Par ailleurs, la dimension internationale de l’endettement se manifeste dans le système monétaire et dans l’institution d’organisations régulant les mécanismes de l’endettement et de la dépendance des pays. La monnaie exprime la valeur reconnue à l’économie d’un pays, à son activité économique, mais aussi à ce que ce pays représente à l’égard des autres en termes de puissance. C’est pourquoi la valeur d’une monnaie comparée à celle des autres peut aussi représenter le capital ou l’endettement de ce pays et, ainsi, les pouvoirs dont il, dispose ou ceux auxquels il est soumis à l’égard des autres pays du système économique et monétaire international.
La figure de la dette : une conception morale de l’économie
En réalité, la figure de la dette, ce que l’on peut appeler la symbolique de la dette, tant sa dimension personnelle que dans sa dimension politique, représente une approche de l’économie en termes de morale, car la dette est une figure du devoir. C’est pourquoi il s’agit d’une sorte de « sur-moi » économique qui s’impose aux personnes, et d’une évaluation morale de l’activité économique des pays. Cette conception morale de l’économie s’est notamment imposée aux personnes dans le prolongement des morales d’origine religieuse notamment dans les cultures fondées par les religions monothéistes dans lesquelles la divinité est une représentation transcendante de la personnalité individuelle. Dans l’économie politique libérale, c’est la culture protestante qui a construit ce que l’on peut appeler cette figure morale et politique de la dette, comme l’a bien montré Max Weber, notamment à partir de l’époque de la Réforme qui s’est trouvée coïncider avec l’époque où se construisait le système bancaire qui est encore le nôtre.

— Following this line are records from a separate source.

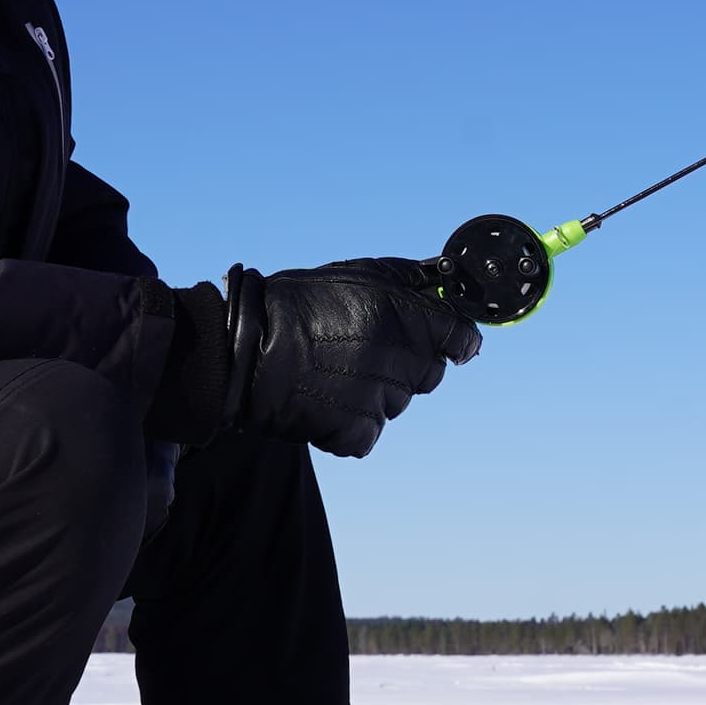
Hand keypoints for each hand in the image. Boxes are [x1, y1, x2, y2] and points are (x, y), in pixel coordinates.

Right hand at [152, 260, 483, 456]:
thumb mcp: (355, 273)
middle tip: (366, 352)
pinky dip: (351, 422)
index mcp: (401, 314)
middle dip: (408, 363)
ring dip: (376, 391)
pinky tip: (326, 400)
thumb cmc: (296, 305)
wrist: (244, 352)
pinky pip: (370, 432)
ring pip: (399, 403)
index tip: (452, 343)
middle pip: (430, 373)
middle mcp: (397, 356)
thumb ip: (407, 280)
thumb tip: (445, 283)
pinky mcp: (356, 432)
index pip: (461, 337)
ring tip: (335, 372)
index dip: (457, 340)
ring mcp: (378, 397)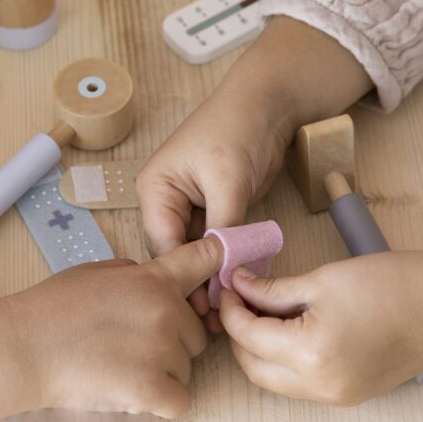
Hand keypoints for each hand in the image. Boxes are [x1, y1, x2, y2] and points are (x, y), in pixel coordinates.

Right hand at [8, 237, 224, 417]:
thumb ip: (135, 275)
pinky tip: (130, 391)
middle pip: (197, 334)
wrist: (24, 348)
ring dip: (162, 373)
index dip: (219, 261)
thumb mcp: (95, 272)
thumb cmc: (51, 309)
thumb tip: (157, 283)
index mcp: (153, 279)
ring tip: (117, 367)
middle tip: (127, 345)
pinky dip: (159, 402)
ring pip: (186, 369)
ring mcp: (162, 350)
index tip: (225, 267)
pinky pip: (179, 401)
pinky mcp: (152, 389)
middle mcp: (167, 311)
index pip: (206, 259)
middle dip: (172, 342)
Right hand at [137, 86, 292, 328]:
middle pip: (174, 252)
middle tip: (213, 318)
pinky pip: (213, 244)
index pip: (163, 242)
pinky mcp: (212, 210)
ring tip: (223, 309)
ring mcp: (188, 207)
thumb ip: (222, 229)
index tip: (201, 307)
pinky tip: (233, 285)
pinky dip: (223, 262)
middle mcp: (165, 200)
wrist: (268, 103)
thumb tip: (221, 274)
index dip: (182, 276)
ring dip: (209, 276)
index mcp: (155, 189)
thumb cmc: (237, 128)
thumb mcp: (228, 181)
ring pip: (194, 252)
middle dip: (193, 282)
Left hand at [218, 251, 422, 404]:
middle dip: (239, 335)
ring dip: (259, 352)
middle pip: (253, 368)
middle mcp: (319, 386)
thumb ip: (272, 290)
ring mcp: (335, 397)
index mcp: (309, 354)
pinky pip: (299, 385)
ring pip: (274, 381)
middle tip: (239, 301)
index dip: (232, 310)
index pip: (249, 336)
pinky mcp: (347, 397)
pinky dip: (284, 362)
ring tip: (261, 314)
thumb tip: (239, 286)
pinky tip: (286, 332)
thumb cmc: (390, 284)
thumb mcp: (321, 280)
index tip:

Une confusion entre le singulier et le collectif
Sans doute, dans les discours politiques, au sujet de la « dette publique » (ce qu’un état doit à ses citoyennes et à ses citoyens) ou au sujet de la « dette » d’un pays à l’égard d’un autre pays ou à l’égard d’organisations internationales, ou encore dans le cadre d’emprunts publics, le recours à la figure de la dette repose-t-il sur une confusion entre la dimension singulière de l’activité économique et sa dimension collective. Quand une personne doit de l’argent à quelqu’un ou à une entreprise, dans le cadre d’un achat à crédit, par exemple, il est seul à devoir le rembourser, la dette structure sa relation à l’autre. C’est pourquoi cette dette contribue à alourdir ses charges financières. Elle le pénalise, en quelque sorte, ou, en tout cas, l’affaiblit, surtout à l’égard de son créancier. En revanche, la dette d’un état ou même celle d’une entreprise peut lui permettre de se renforcer par des investissements et constitue une manifestation de son pouvoir. En ce sens, elle a une incidence positive sur sa place dans le système de l’économie politique. Mais, si la dette constitue une figure négative et pénalisante, notamment pour le discours de droite, c’est parce qu’elle repose sur une confusion entre les incidences de la dette d’une personne et celles de la dette d’un état, d’une institution ou d’une entreprise. Le discours politique qui condamne la dette ou qui la présente sous une forme négative, pénalisante, repose sur la confusion entre ces deux dimensions de l’économie, la dimension singulière et la dimension politique. C’est sur cette confusion que repose l’approche morale de l’économie politique, elle-même, pour le moins, à critiquer, voire à dénoncer.